The agricultural use case involved the cultivation of vineyards, with an end user in France that produces agricultural machinery.
The agricultural use case demonstrated how AI can enable an enterprise not only to enhance its business-related activities, but also to ameliorate its environmental impact. Pesticides are a necessary factor in viniculture, but awareness has grown over the years of the damage they can inflict on the environment. Prior to AI SPRINT, the best that could be done was to calculate dosages based on the size of an area. But AI SPRINT made it possible to refine dosages down to the level of the foliage and its characteristics.
Using edge and smart sensors to optimise phytosanitary treatments in vineyards. As agriculture increasingly embraces the digital revolution, artificial intelligence will improve processes and production systems. AI-SPRINT will develop novel models for phytosanitary product optimisation.

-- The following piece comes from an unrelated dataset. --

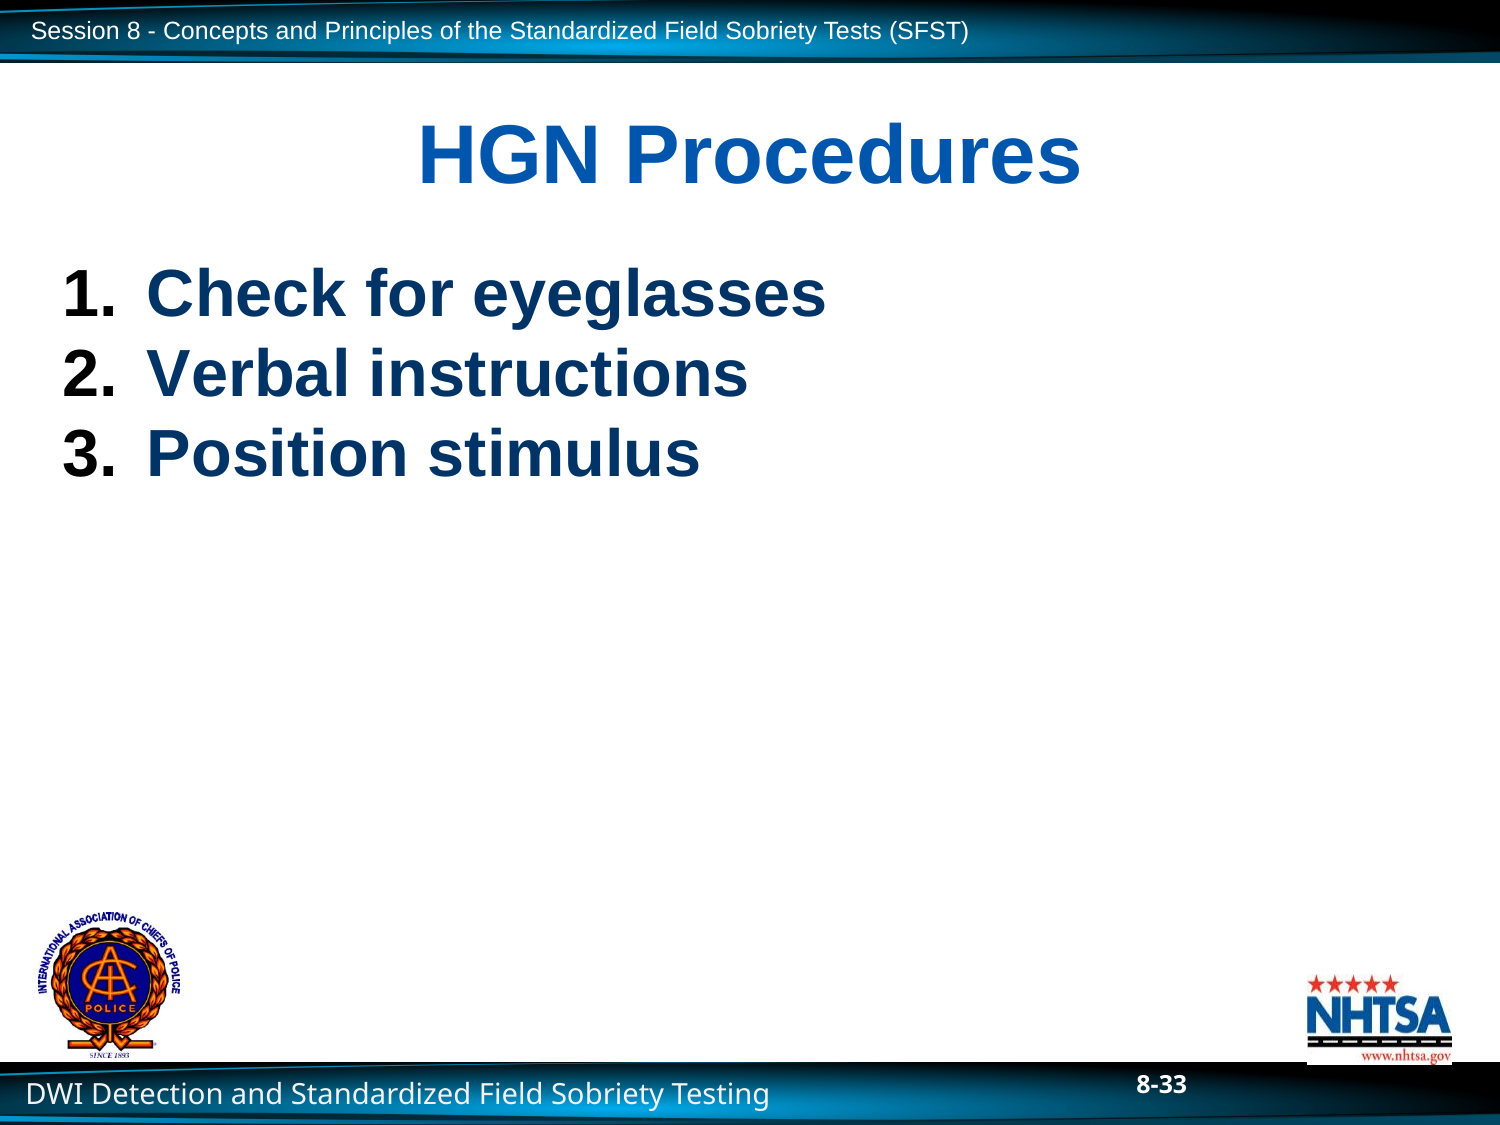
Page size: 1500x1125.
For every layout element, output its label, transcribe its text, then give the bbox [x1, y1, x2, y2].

slide_number 8-33 [1121, 1055, 1472, 1116]
list Check for eyeglasses Verbal instructions Position stimulus [62, 249, 1458, 1000]
title HGN Procedures [50, 87, 1451, 213]
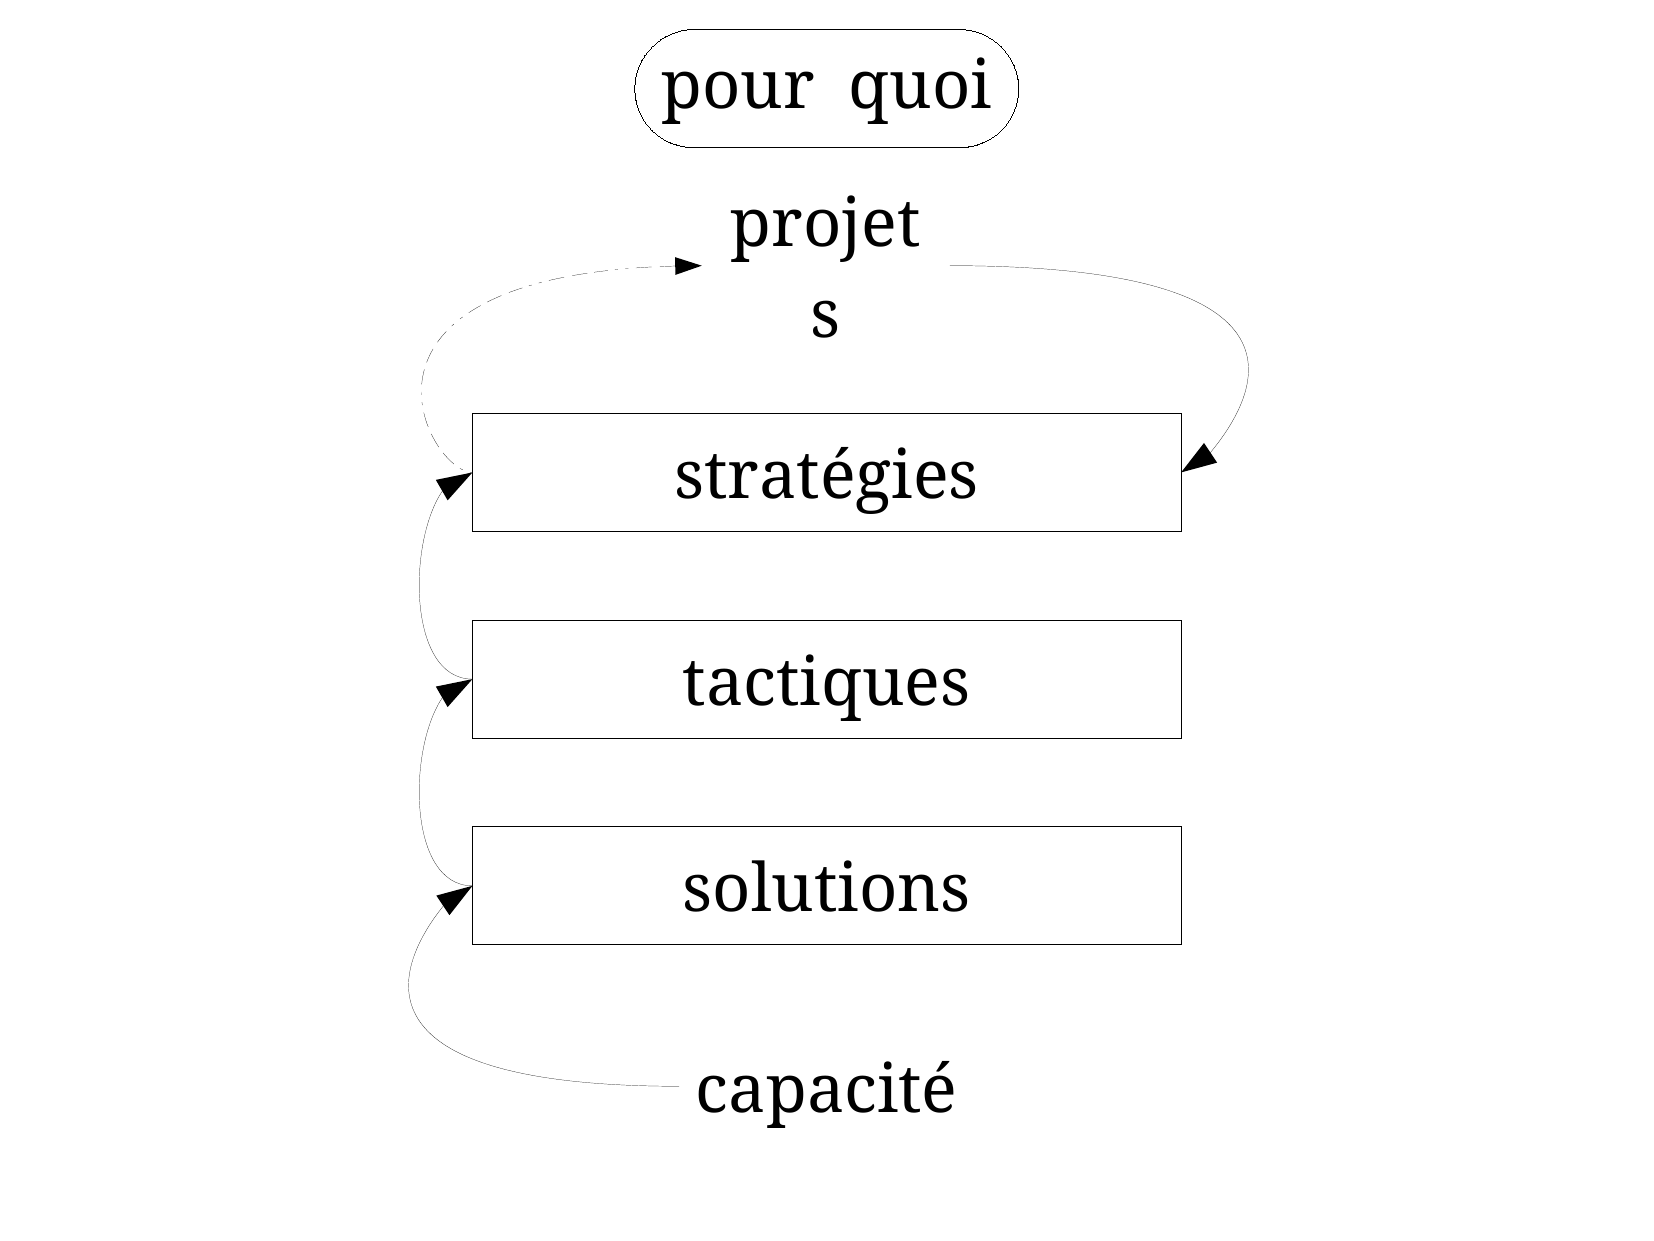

These new AI models, which have never been used before in farming, will collect data from sensors deployed on grape harvesting machines and command the sprayer system of the machine to adapt the quantity of product to the actual need of the individual plant. Important impacts will come from optimising the use of chemical products and thereby lowering pollution levels and soil contamination, as well as reducing the overall quantity of phytosanitary products deployed. The technology developed by AI-SPRINT for this use case is expected to be applicable/adaptable also to other agricultural applications.
In terms of design and runtime, the underlying architecture is very similar to the AI-SPRINT reference architecture but without Federated Learning and encryption of the containers.
The deployable infrastructure consists of a Kubernetes cluster for training the AI-model and edge devices. The device will rely on OSCAR for FaaS functionality. At this early stage it is assumed that the edge device will run several containers orchestrated by Kubernetes and deployed using the Infrastructure Management.
The edge containers interacting with sensors or with tractor hardware (spraying system) will use containers running ROS. MinIO will be used to provide local storage services and synchronisation with the cloud.
Precision farming in viticulture allows optimised usage of phytosanitary products which brings financial benefits and - more importantly - has environmental benefits such as pollution reduction, increased good insects for the farm ecosystem , prevention of new species resistant to treatment, fewer chemical products, fewer products harmful to biodiversity.